(Dataset excerpts)
---*---

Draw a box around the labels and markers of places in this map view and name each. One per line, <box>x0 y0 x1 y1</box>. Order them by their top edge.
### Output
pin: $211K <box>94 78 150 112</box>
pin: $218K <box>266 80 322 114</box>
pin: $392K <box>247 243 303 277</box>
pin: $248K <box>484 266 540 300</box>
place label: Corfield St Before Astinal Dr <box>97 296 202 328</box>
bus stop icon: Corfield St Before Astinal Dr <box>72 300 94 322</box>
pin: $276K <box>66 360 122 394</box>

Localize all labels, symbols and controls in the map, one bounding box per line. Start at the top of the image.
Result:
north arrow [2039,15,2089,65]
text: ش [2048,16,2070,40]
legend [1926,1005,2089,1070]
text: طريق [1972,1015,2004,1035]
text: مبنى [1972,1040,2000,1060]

---*---

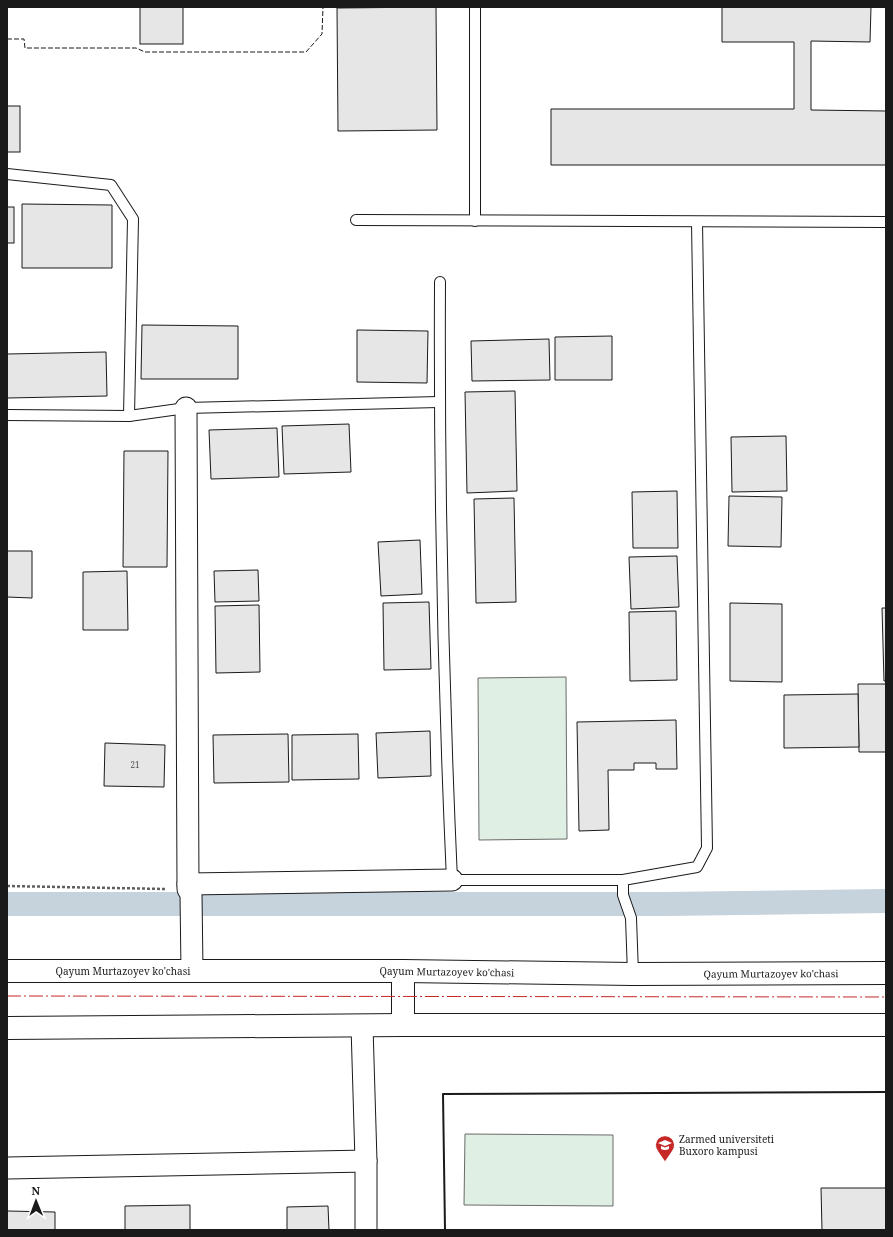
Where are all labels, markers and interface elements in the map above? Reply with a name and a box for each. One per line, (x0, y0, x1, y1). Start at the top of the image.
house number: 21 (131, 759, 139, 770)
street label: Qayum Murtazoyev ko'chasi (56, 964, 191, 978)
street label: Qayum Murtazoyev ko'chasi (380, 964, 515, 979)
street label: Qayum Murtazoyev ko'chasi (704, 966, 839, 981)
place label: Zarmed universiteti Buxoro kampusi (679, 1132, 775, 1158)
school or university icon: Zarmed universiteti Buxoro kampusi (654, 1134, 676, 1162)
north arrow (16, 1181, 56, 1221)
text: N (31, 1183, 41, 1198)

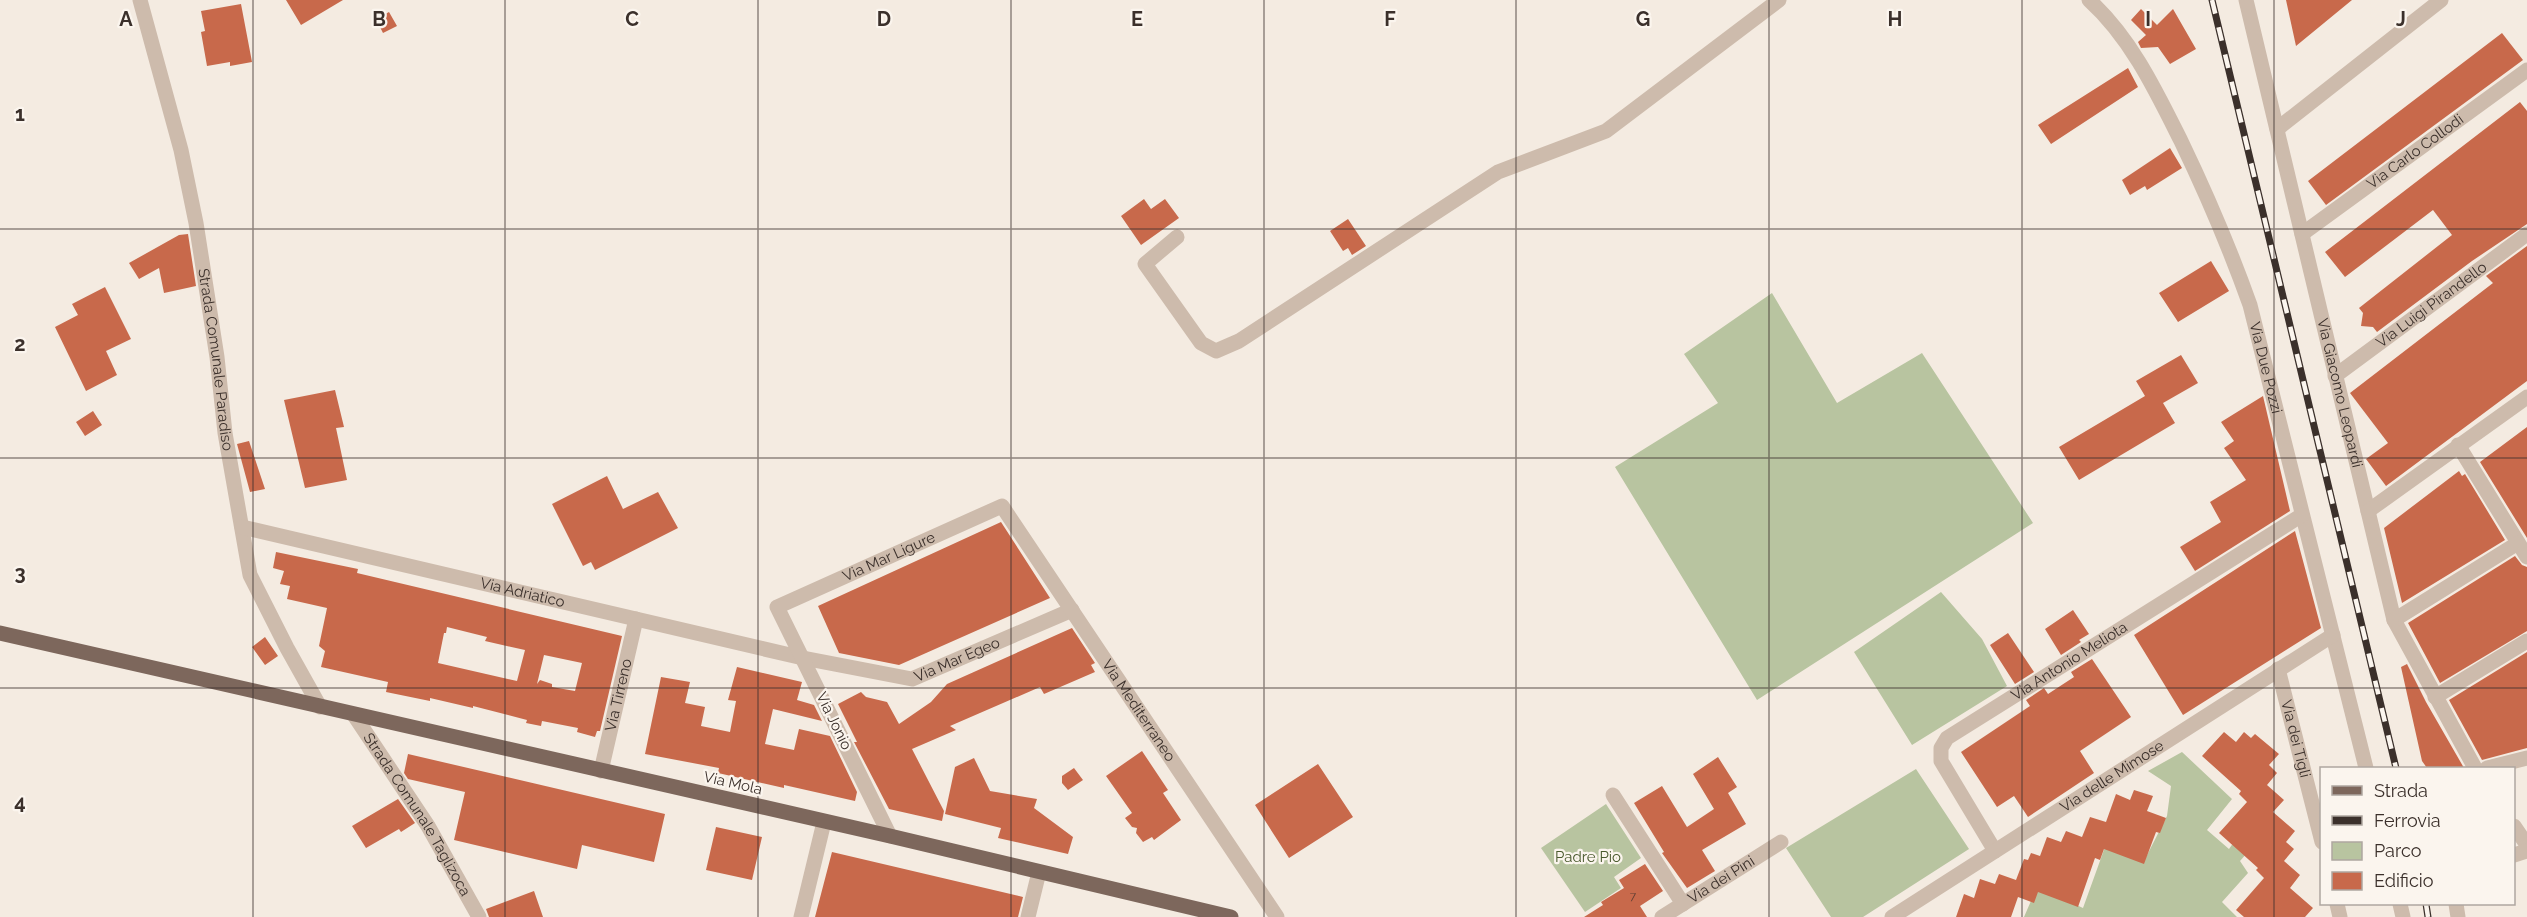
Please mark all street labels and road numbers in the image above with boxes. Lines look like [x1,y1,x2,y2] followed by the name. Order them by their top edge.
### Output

---*---

Task prompt:
Find every line in the records that uses the string "edge", then copy it.

Solution below:
Draw a box around the labels and markers of places in this map view and name each. One per line, <box>x0 y0 x1 y1</box>. Order them by their top edge.
Please mark all street labels and road numbers in the image above with boxes. Lines look like [x1,y1,x2,y2] followed by the name. Order them by their top edge.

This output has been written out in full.